The CMS waiver approval did not address the state’s request to reduce income eligibility for adults in its Medicaid program from 138 percent to 100 percent of the federal poverty level (FPL).

CMS said in its approval that it was not granting the reduced eligibility “at this time” but did not reject the proposal outright, as the Obama administration had done.

The ACA required that states use federal funds to expand Medicaid eligibility to all adults earning up to 138 percent of the FPL. Massachusetts also has requested the reduced eligibility, and other states may follow if CMS allows the approach.

“That is something that we know is being discussed at the administration level and that we expect to see a decision on sometime in the future,” said Tiernan Meyer, a senior manager at Avalere Health.

Arkansas hospitals oppose the provision because of their concern that up to 60,000 enrollees in the private option would not successfully transition to newly established subsidized private-insurance plans, leaving them uninsured and exposing hospitals to more uncompensated-care costs. Depending on the number of beneficiaries who are unable to transition to new plans, those costs could increase by between $20 million and $50 million per year, according to the Arkansas Department of Human Services.

The option to limit eligibility to 100 percent of the FPL may appeal both to expansion states looking to reduce costs and to states still considering whether to undertake the expansion.

If CMS approves the reduced eligibility in all expansion states, about 4 million beneficiaries potentially would move from Medicaid to ACA marketplace coverage, according to an Avalere analysis. Conversely, if all non-expansion states undertook a limited expansion to 100 percent of the FPL, another 7 million would be added to Medicaid rolls.

“If this ended up being approved in Arkansas, and/or in Massachusetts, it could be a really interesting shift in some of the Medicaid expansion discussions and could lead to a lot more states actually considering this,” Meyer said.

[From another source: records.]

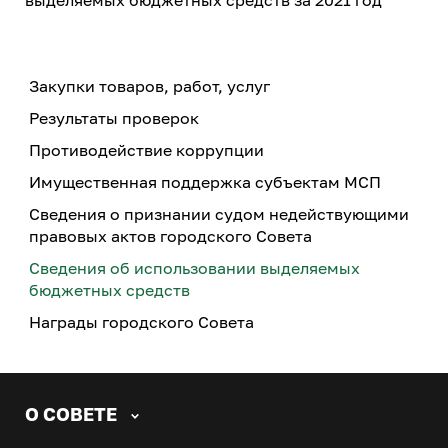
выделяемых бюджетных средств за 2021 год
Закупки товаров, работ, услуг
Результаты проверок
Противодействие коррупции
Имущественная поддержка субъектам МСП
Сведения о признании судом недействующими
правовых актов городского Совета
Сведения об использовании выделяемых
бюджетных средств
Награды городского Совета
О СОВЕТЕ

Hospitals facing such a shift in their state can do little to prepare for it, Ryall said, because any such steps depend on receiving information from the state or insurers regarding the patients who need to be moved to the new types of plans.

“We would not be able to reach out to them—but the commercial insurers certainly could—to help them move over,” he said.

What’s Next

Beyond the unresolved issue of restricting Medicaid eligibility, other federal Medicaid policy issues that are expected to arise this year include the possibility of a demonstration project on direct coverage and a managed care rule in “late summer or early fall,” said Megan Olsen, a senior manager for Avalere.

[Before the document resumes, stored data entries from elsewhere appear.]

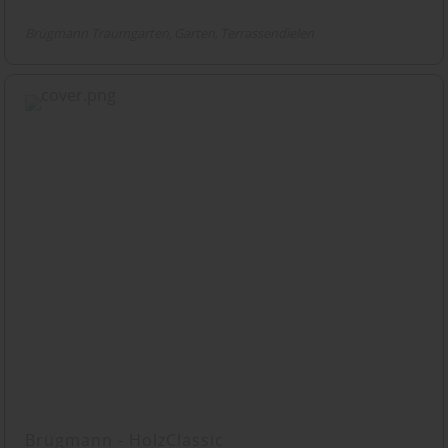
Brügmann Traumgarten
Garten
Terrassendielen
Brügmann - HolzClassic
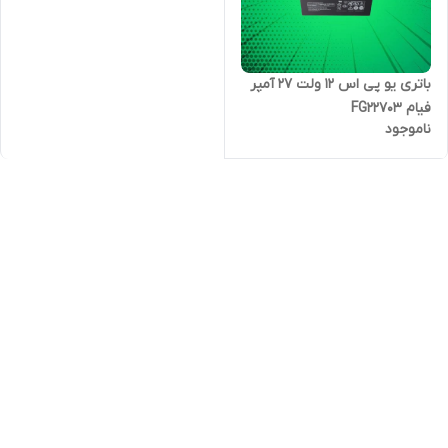
باتری یو پی اس 12 ولت 27 آمپر
فیام FG22703
ناموجود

“That’s expected to provide states with some additional flexibility around some of the managed care provisions that the Obama administration established,” Olsen said.

Other Medicaid policy changes also could be included in a federal omnibus funding bill that is needed before federal funding expires in a couple weeks.

For instance, some of the sweeping Medicaid changes that congressional Republicans tried to enact in 2017 could return as stand-alone policies. Those proposed changes included repealing the enhanced federal match of the expansion population and moving from an open-ended to a fixed federal-financing structure.

The latter change could cut federal Medicaid funding by between 6 percent and 26 percent, according to another Avalere analysis.

“We saw that states that expanded Medicaid would see a lot more significant decrease in federal funding,” Olsen said about the average 19 percent decrease in federal funding among those states.

Any federal cuts would require states to find new funding or cut expenses, which could include restricting eligibility, adding more work requirements, reducing coverage or some benefits, expanding the use of utilization management, and cutting provider rates, she said.

New state funding could include new taxes, expanded taxes, or a shift in funding from other parts of the budget to Medicaid.

“It’s likely that states will probably pursue a variety or combination of these strategies under these scenarios,” Olsen said.